## Stated problem
Output every line of the records below as a Markdown table with the columns Row and Line, numbering each row and leaving out blank lines. Don't include the pictures.

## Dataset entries
┄┄┄┄┄┄┄┄┄┄┄┄┄┄┄┄┄┄┄┄
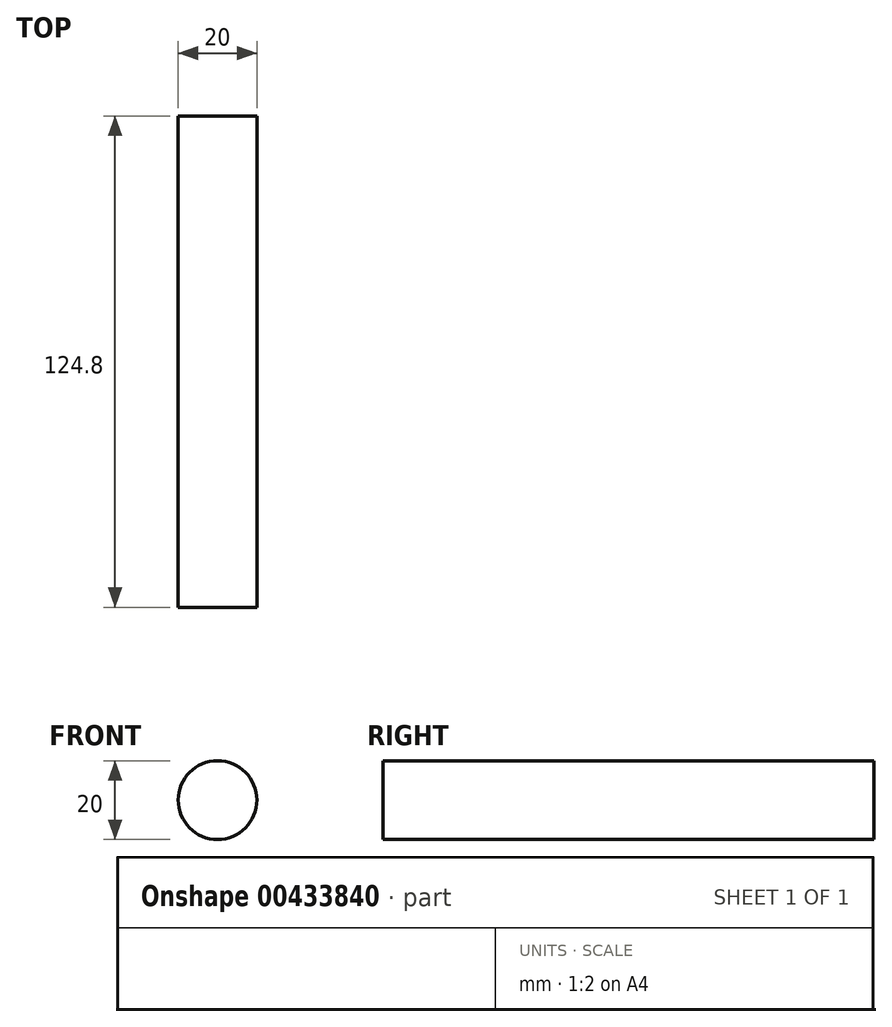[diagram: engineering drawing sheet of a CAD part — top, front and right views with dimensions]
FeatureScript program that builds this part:
annotation { "Feature Type Name" : "Feature", "Feature Type Description" : "" }
export const myFeature = defineFeature(function(context is Context, id is Id, definition is map)
    precondition{}
    {
        {
            var Q0;
            Q0=qCreatedBy(makeId("Front.planeOp"),FACE);
            var sketch = newSketch(context, id + "F0", { "sketchPlane" : qUnion([Q0])});
            skCircle(sketch, "E0", {"center": v(0, 0) * mm, "radius": 10 * mm});
            skSolve(sketch);
        }
        {
            var Q0;
            Q0 = qSketchRegion(id + "F0", true);
            extrude(context, id + "F1", {"entities" : qUnion([Q0]), "oppositeDirection" : true, "depth" : 124.8 * mm, "offsetDistance" : 25 * mm});
        }
    });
┄┄┄┄┄┄┄┄┄┄┄┄┄┄┄┄┄┄┄┄
## Task result
| Row | Line |
|---|---|
| 1 | [diagram: engineering drawing sheet of a CAD part — top, front and right views with dimensions] |
| 2 | FeatureScript program that builds this part: |
| 3 | annotation { "Feature Type Name" : "Feature", "Feature Type Description" : "" } |
| 4 | export const myFeature = defineFeature(function(context is Context, id is Id, definition is map) |
| 5 |     precondition{} |
| 6 |     { |
| 7 |         { |
| 8 |             var Q0; |
| 9 |             Q0=qCreatedBy(makeId("Front.planeOp"),FACE); |
| 10 |             var sketch = newSketch(context, id + "F0", { "sketchPlane" : qUnion([Q0])}); |
| 11 |             skCircle(sketch, "E0", {"center": v(0, 0) * mm, "radius": 10 * mm}); |
| 12 |             skSolve(sketch); |
| 13 |         } |
| 14 |         { |
| 15 |             var Q0; |
| 16 |             Q0 = qSketchRegion(id + "F0", true); |
| 17 |             extrude(context, id + "F1", {"entities" : qUnion([Q0]), "oppositeDirection" : true, "depth" : 124.8 * mm, "offsetDistance" : 25 * mm}); |
| 18 |         } |
| 19 |     }); |